Saved entries:
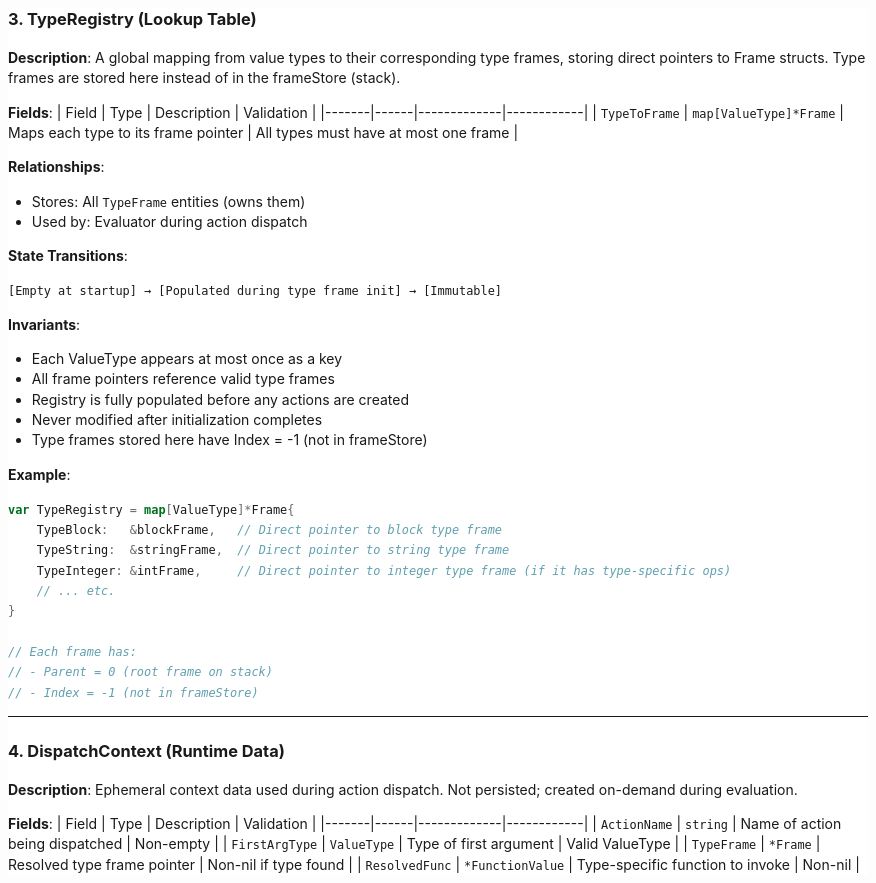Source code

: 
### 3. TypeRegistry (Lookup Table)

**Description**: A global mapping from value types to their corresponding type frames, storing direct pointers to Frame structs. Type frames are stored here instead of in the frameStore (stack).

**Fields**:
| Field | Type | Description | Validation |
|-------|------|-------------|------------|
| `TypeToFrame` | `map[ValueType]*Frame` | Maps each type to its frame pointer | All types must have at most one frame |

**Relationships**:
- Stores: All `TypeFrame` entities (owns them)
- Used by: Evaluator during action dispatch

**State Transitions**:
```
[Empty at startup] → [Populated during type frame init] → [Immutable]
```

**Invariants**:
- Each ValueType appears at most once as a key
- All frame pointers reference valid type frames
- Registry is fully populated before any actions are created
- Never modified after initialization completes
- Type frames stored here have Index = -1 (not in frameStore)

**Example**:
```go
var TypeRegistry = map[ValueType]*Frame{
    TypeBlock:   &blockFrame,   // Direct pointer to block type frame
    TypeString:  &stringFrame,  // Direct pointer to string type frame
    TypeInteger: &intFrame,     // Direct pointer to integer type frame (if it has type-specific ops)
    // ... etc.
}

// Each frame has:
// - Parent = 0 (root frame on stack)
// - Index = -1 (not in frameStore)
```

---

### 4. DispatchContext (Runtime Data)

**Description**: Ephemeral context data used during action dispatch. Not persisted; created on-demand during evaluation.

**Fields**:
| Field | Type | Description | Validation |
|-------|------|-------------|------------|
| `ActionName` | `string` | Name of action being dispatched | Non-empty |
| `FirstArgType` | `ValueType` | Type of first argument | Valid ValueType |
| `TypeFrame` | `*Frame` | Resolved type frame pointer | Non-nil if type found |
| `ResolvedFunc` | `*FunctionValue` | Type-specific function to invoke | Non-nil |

§ ASSIGNED TASK:
Reproduce every line from the entries that holds the word "frameStore".

§ RESULT:
**Description**: A global mapping from value types to their corresponding type frames, storing direct pointers to Frame structs. Type frames are stored here instead of in the frameStore (stack).
- Type frames stored here have Index = -1 (not in frameStore)
// - Index = -1 (not in frameStore)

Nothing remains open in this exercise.